Generally compared to land the roughness of the water surface is very low, and obstacles to the wind are few.

However, seabed conditions and upwind obstacles such as islands and lighthouses should be considered when choosing a site

Question 86

Why can you use shorter tower heights in offshore wind?

Answer 86

Low roughness, therefore low wind shear at low turbine height i.e. the wind speed does not change very much with additional altitude.

Cheaper to produce shorter towers - generally 0.75 times the rotor diameter.

Question 87

True or false: Wind is more turbulent at sea than on land.

Answer 87

False - it is less turbulent.

Wind turbines located at sea are therefore expected to experience less wear due to turbulence compared to land based turbines.

Question 88

Why is there lower turbulence at sea?

Answer 88

Temperature variations between different altitudes in the atmosphere above the sea are smaller than above land.

Sunlight penetrates several metres below the sea surface whereas on land the radiation from the sun only heats the soil surface which therefore becomes much warmer.
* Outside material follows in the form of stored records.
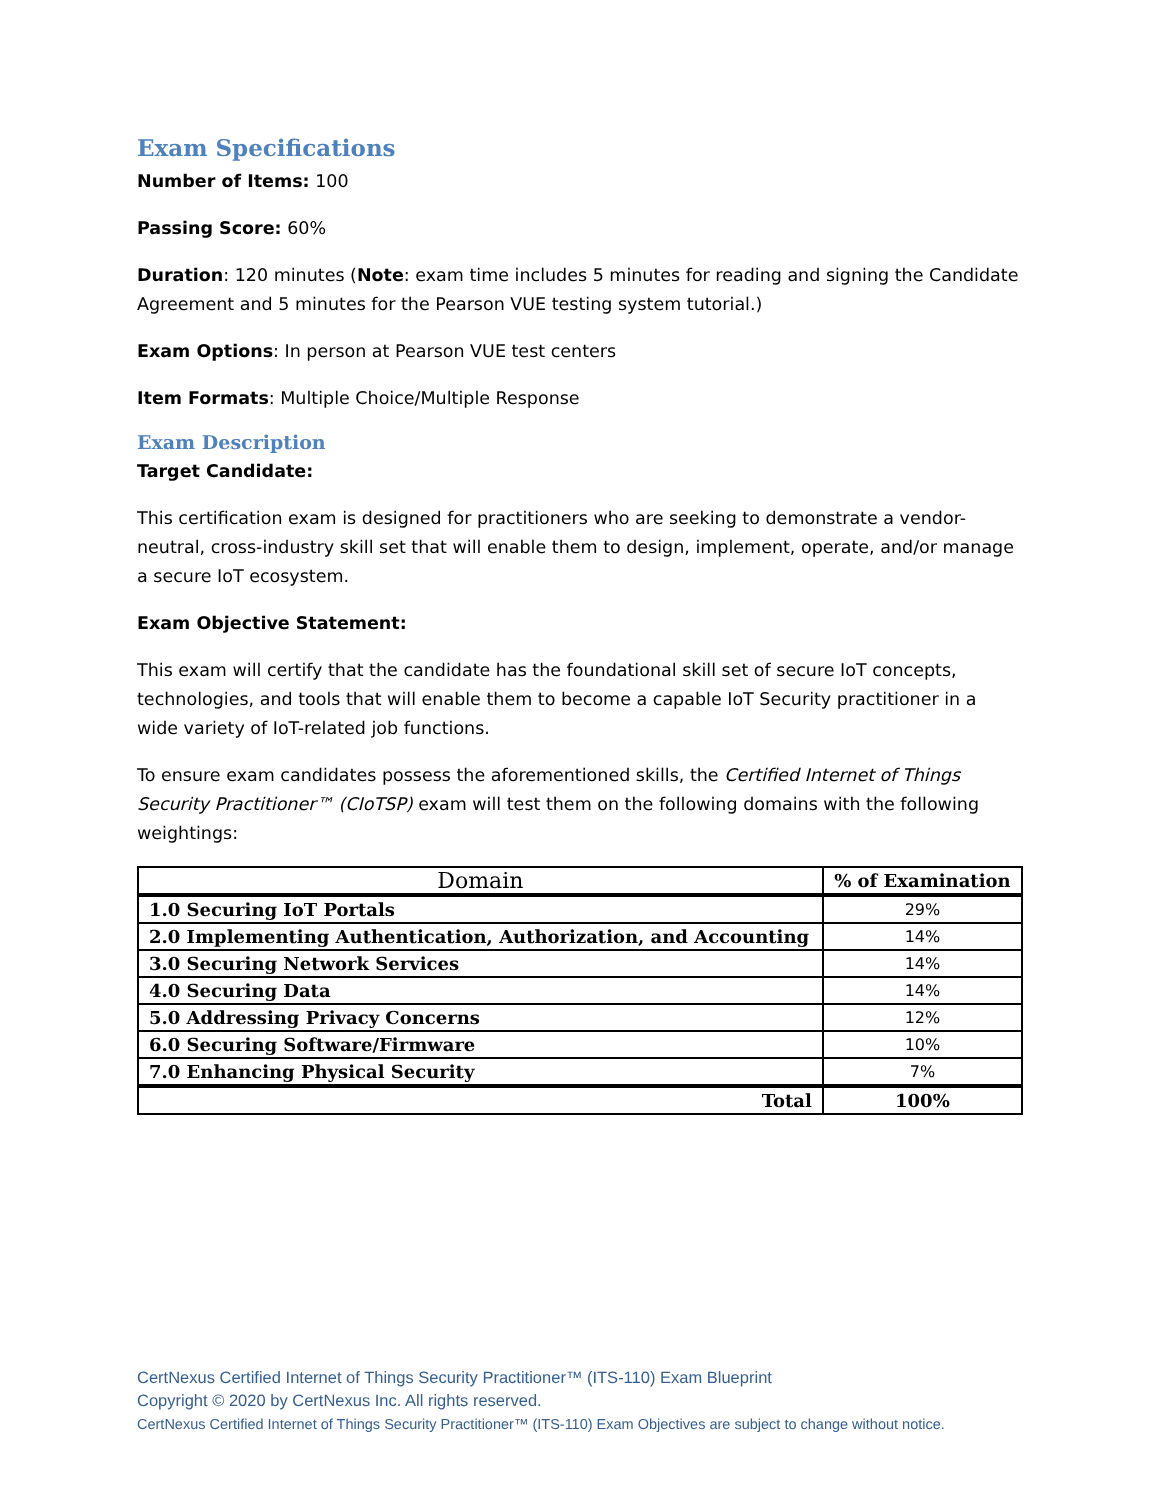Exam Specifications
Number of Items: 100
Passing Score: 60%
Duration: 120 minutes (Note: exam time includes 5 minutes for reading and signing the Candidate Agreement and 5 minutes for the Pearson VUE testing system tutorial.)
Exam Options: In person at Pearson VUE test centers
Item Formats: Multiple Choice/Multiple Response
Exam Description
Target Candidate:
This certification exam is designed for practitioners who are seeking to demonstrate a vendor-neutral, cross-industry skill set that will enable them to design, implement, operate, and/or manage a secure IoT ecosystem.
Exam Objective Statement:
This exam will certify that the candidate has the foundational skill set of secure IoT concepts, technologies, and tools that will enable them to become a capable IoT Security practitioner in a wide variety of IoT-related job functions.
To ensure exam candidates possess the aforementioned skills, the Certified Internet of Things Security Practitioner™ (CIoTSP) exam will test them on the following domains with the following weightings:
| Domain | % of Examination |
| --- | --- |
| 1.0 Securing IoT Portals | 29% |
| 2.0 Implementing Authentication, Authorization, and Accounting | 14% |
| 3.0 Securing Network Services | 14% |
| 4.0 Securing Data | 14% |
| 5.0 Addressing Privacy Concerns | 12% |
| 6.0 Securing Software/Firmware | 10% |
| 7.0 Enhancing Physical Security | 7% |
| Total | 100% |
CertNexus Certified Internet of Things Security Practitioner™ (ITS-110) Exam Blueprint
Copyright © 2020 by CertNexus Inc. All rights reserved.
CertNexus Certified Internet of Things Security Practitioner™ (ITS-110) Exam Objectives are subject to change without notice.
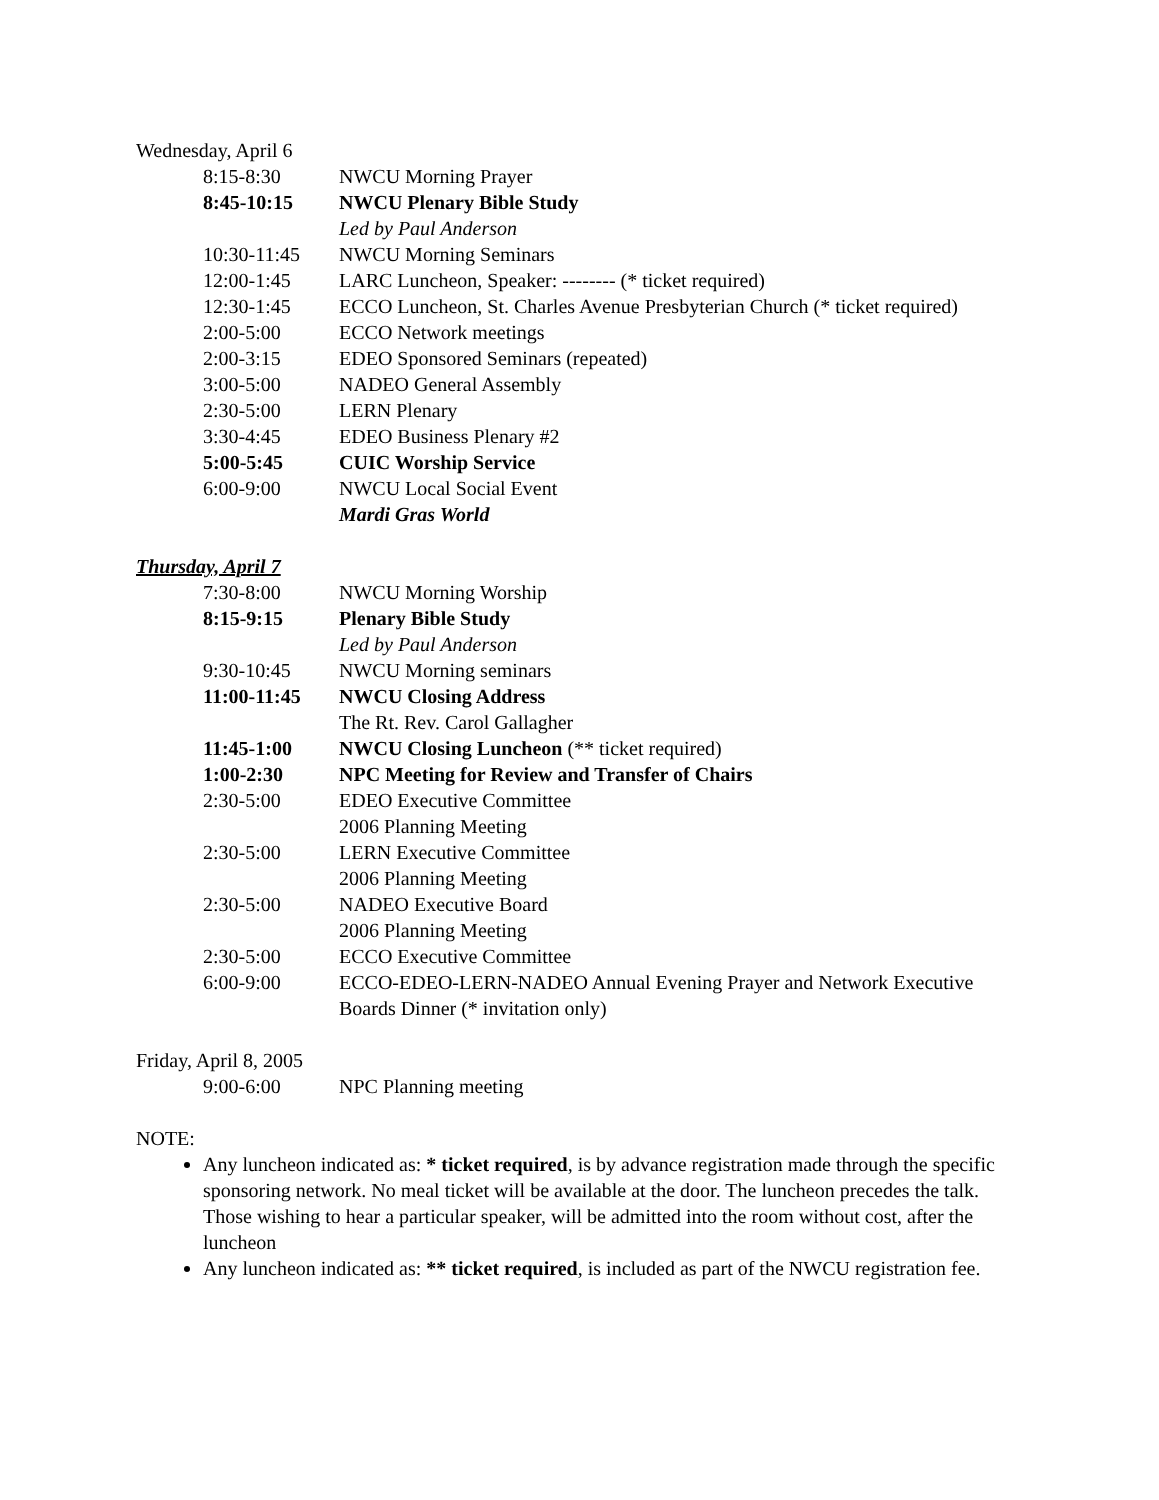Wednesday, April 6
8:15-8:30 NWCU Morning Prayer
8:45-10:15 NWCU Plenary Bible Study
Led by Paul Anderson
10:30-11:45 NWCU Morning Seminars
12:00-1:45 LARC Luncheon, Speaker: -------- (* ticket required)
12:30-1:45 ECCO Luncheon, St. Charles Avenue Presbyterian Church (* ticket required)
2:00-5:00 ECCO Network meetings
2:00-3:15 EDEO Sponsored Seminars (repeated)
3:00-5:00 NADEO General Assembly
2:30-5:00 LERN Plenary
3:30-4:45 EDEO Business Plenary #2
5:00-5:45 CUIC Worship Service
6:00-9:00 NWCU Local Social Event
Mardi Gras World
Thursday, April 7
7:30-8:00 NWCU Morning Worship
8:15-9:15 Plenary Bible Study
Led by Paul Anderson
9:30-10:45 NWCU Morning seminars
11:00-11:45 NWCU Closing Address
The Rt. Rev. Carol Gallagher
11:45-1:00 NWCU Closing Luncheon (** ticket required)
1:00-2:30 NPC Meeting for Review and Transfer of Chairs
2:30-5:00 EDEO Executive Committee
2006 Planning Meeting
2:30-5:00 LERN Executive Committee
2006 Planning Meeting
2:30-5:00 NADEO Executive Board
2006 Planning Meeting
2:30-5:00 ECCO Executive Committee
6:00-9:00 ECCO-EDEO-LERN-NADEO Annual Evening Prayer and Network Executive Boards Dinner (* invitation only)
Friday, April 8, 2005
9:00-6:00 NPC Planning meeting
NOTE:
Any luncheon indicated as: * ticket required, is by advance registration made through the specific sponsoring network. No meal ticket will be available at the door. The luncheon precedes the talk. Those wishing to hear a particular speaker, will be admitted into the room without cost, after the luncheon
Any luncheon indicated as: ** ticket required, is included as part of the NWCU registration fee.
Consequently the temperature difference between the surface and the air will be smaller above sea than above land.

Question 89

How can harsh marine environments impact the wind turbines offshore?

Answer 89

Salt inside the gearboxes can cause increased corrosion and wear in the gears.

Question 90

True or false: Off shore wind power is more expensive in general than on-shore projects.

Answer 90

True

Question 91

What are the main components of an offshore wind farm?

Answer 91

1. The foundations
2. The wind turbines
3. Cabling between groups of turbines and offshore substations
4. Offshore substations to step up the voltage (to reduce losses) before feeding the power to shore
5. Export cables under the sea between the offshore substations and the shore
6. A new on-shore substation

Question 92

What are the 10 disadvantages associated with wind power?

Answer 92

1. The wind strength changes intermittent power output
2. Best location of wind farms is not near population centres (where electricity is required)
3. Public attitude towards the appearance of wind turbines
4. Large area wind farms are needed to make a significant contribution to our energy demands
5. Availability of Sites
6. Availability of Storage/Backup generation
7. Transmission/Distribution Network Connectability
8. Cost of installation & maintenance & recycling
9. Rotor damage e.g. Lightening strikes
10. Bird strikes (if poorly located)

Question 93

What are the 8 advantages associated with wind power?

Answer 93

1. Pollution free electricity generation
2. It is widely distributed - more countries have wind power potential than hydro-power or fossil fuel reserves.
3. Good for generating electricity at a local level – if the distribution network is fed directly distribution and transmission losses reduced.
4. Wind energy is low risk – reliable and the relatively small unit size of each individual wind turbine reduces the risk of technical failure or industrial action compared with larger units.
5. Encourages energy diversity - it is advisable for any nation to have a balanced portfolio of energy technologies.
6. Diverse energy mix among different countries e.g. some European countries are more dependent on energy imports than others. The UK and Germany have a relatively diverse mix of fuels, whereas others are more dependent on oil (Spain and Greece), coal & wind (Denmark) and nuclear (France and Belgium), Hydroelectric (Norway).
7. Increased security of electricity supply.
8. Less international political sensitivity concerning fossil fuel reserves.

Question 94

Does the resistance increase or decrease with increased number of blades?

Answer 94

When increasing the number of blades, the air flows through the rotor with more resistance. The optimum tip speed ratio decreases with the increment of the blades.